__Goal of the exercise__: Locate each line in the records that contains the word "seus" and copy those lines.

__Listed entries__:
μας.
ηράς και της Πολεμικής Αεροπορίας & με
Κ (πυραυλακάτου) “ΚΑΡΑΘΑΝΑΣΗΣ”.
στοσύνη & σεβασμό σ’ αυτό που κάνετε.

==

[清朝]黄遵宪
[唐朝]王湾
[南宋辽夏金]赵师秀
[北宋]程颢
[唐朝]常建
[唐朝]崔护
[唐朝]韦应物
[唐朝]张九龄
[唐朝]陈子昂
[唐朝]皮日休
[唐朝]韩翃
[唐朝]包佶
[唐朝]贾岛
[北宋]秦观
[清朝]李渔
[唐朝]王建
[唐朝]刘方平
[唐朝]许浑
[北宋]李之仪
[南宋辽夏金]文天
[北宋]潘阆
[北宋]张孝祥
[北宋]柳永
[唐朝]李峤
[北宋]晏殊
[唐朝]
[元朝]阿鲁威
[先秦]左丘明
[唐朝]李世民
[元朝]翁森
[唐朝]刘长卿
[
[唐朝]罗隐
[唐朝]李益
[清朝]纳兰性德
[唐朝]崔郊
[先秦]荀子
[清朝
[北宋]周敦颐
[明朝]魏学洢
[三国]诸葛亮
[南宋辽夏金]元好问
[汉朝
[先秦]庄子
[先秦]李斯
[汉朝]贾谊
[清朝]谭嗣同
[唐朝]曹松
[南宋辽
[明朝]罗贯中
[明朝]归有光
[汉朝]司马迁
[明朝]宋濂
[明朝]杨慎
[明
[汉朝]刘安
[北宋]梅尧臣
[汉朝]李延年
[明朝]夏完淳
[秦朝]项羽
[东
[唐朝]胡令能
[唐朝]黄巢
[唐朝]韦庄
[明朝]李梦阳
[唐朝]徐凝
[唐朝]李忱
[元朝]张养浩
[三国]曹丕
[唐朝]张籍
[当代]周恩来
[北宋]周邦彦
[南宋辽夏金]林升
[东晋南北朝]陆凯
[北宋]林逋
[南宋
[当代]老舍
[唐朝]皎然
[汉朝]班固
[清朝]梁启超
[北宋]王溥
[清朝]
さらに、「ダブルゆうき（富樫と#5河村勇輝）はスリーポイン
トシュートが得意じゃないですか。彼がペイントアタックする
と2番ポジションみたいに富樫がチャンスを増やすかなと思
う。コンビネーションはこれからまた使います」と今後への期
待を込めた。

--

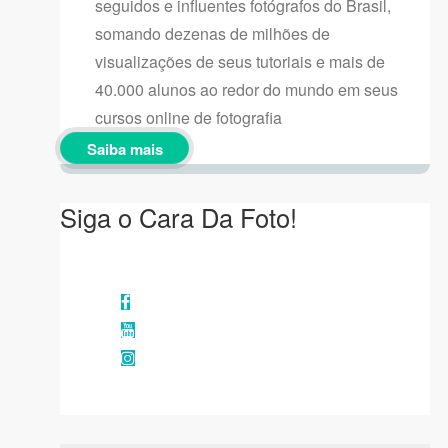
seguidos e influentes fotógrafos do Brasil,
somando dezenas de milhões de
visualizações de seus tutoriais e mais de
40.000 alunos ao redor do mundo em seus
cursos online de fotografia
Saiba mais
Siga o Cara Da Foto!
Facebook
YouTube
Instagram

__Reply to the task__:
visualizações de seus tutoriais e mais de
40.000 alunos ao redor do mundo em seus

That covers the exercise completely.